** CHALLENGE **
Rewrite the material below, changing every "Page size" to "Canvas size" and leaving everything else as it is.

** PROVIDED DATA **
━━━━━━━━
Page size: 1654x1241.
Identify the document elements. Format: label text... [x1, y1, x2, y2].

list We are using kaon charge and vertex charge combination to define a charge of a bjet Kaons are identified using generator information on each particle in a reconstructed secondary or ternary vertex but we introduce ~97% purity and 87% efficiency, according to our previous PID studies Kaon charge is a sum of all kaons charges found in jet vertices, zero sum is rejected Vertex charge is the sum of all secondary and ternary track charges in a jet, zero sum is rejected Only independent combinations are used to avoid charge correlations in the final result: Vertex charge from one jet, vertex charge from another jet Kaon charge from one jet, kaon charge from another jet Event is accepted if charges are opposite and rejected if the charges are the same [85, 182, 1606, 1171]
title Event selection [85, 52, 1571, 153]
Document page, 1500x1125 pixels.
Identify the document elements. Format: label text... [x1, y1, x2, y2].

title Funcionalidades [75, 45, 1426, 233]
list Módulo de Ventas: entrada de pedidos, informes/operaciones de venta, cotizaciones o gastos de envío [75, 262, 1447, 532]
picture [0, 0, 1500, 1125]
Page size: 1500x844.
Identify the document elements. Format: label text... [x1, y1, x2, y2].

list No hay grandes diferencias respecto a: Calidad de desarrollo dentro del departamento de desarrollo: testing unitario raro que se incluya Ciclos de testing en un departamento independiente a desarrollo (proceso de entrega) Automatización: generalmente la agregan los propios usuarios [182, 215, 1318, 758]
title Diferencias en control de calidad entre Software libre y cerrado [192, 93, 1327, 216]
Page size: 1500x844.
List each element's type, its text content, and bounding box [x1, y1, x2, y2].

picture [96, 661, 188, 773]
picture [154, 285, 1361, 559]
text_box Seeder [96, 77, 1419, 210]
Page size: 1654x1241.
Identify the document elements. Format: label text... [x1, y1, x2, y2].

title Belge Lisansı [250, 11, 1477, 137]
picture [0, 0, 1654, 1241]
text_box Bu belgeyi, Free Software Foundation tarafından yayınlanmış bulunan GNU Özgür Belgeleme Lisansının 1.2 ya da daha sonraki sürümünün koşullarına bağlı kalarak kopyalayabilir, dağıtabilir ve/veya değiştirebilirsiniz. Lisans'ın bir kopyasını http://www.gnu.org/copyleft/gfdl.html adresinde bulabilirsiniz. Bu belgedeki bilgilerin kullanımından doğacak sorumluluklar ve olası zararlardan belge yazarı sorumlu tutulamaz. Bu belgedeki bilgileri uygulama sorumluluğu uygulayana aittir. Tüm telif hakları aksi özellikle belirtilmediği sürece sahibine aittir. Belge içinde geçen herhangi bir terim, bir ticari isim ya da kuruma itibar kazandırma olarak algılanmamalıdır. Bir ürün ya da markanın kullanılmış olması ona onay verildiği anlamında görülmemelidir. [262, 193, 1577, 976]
━━━━━━━━
** OUTPUT FOR THIS TASK **
Canvas size: 1654x1241.
Identify the document elements. Format: label text... [x1, y1, x2, y2].

list We are using kaon charge and vertex charge combination to define a charge of a bjet Kaons are identified using generator information on each particle in a reconstructed secondary or ternary vertex but we introduce ~97% purity and 87% efficiency, according to our previous PID studies Kaon charge is a sum of all kaons charges found in jet vertices, zero sum is rejected Vertex charge is the sum of all secondary and ternary track charges in a jet, zero sum is rejected Only independent combinations are used to avoid charge correlations in the final result: Vertex charge from one jet, vertex charge from another jet Kaon charge from one jet, kaon charge from another jet Event is accepted if charges are opposite and rejected if the charges are the same [85, 182, 1606, 1171]
title Event selection [85, 52, 1571, 153]
Document page, 1500x1125 pixels.
Identify the document elements. Format: label text... [x1, y1, x2, y2].

title Funcionalidades [75, 45, 1426, 233]
list Módulo de Ventas: entrada de pedidos, informes/operaciones de venta, cotizaciones o gastos de envío [75, 262, 1447, 532]
picture [0, 0, 1500, 1125]
Canvas size: 1500x844.
Identify the document elements. Format: label text... [x1, y1, x2, y2].

list No hay grandes diferencias respecto a: Calidad de desarrollo dentro del departamento de desarrollo: testing unitario raro que se incluya Ciclos de testing en un departamento independiente a desarrollo (proceso de entrega) Automatización: generalmente la agregan los propios usuarios [182, 215, 1318, 758]
title Diferencias en control de calidad entre Software libre y cerrado [192, 93, 1327, 216]
Canvas size: 1500x844.
List each element's type, its text content, and bounding box [x1, y1, x2, y2].

picture [96, 661, 188, 773]
picture [154, 285, 1361, 559]
text_box Seeder [96, 77, 1419, 210]
Canvas size: 1654x1241.
Identify the document elements. Format: label text... [x1, y1, x2, y2].

title Belge Lisansı [250, 11, 1477, 137]
picture [0, 0, 1654, 1241]
text_box Bu belgeyi, Free Software Foundation tarafından yayınlanmış bulunan GNU Özgür Belgeleme Lisansının 1.2 ya da daha sonraki sürümünün koşullarına bağlı kalarak kopyalayabilir, dağıtabilir ve/veya değiştirebilirsiniz. Lisans'ın bir kopyasını http://www.gnu.org/copyleft/gfdl.html adresinde bulabilirsiniz. Bu belgedeki bilgilerin kullanımından doğacak sorumluluklar ve olası zararlardan belge yazarı sorumlu tutulamaz. Bu belgedeki bilgileri uygulama sorumluluğu uygulayana aittir. Tüm telif hakları aksi özellikle belirtilmediği sürece sahibine aittir. Belge içinde geçen herhangi bir terim, bir ticari isim ya da kuruma itibar kazandırma olarak algılanmamalıdır. Bir ürün ya da markanın kullanılmış olması ona onay verildiği anlamında görülmemelidir. [262, 193, 1577, 976]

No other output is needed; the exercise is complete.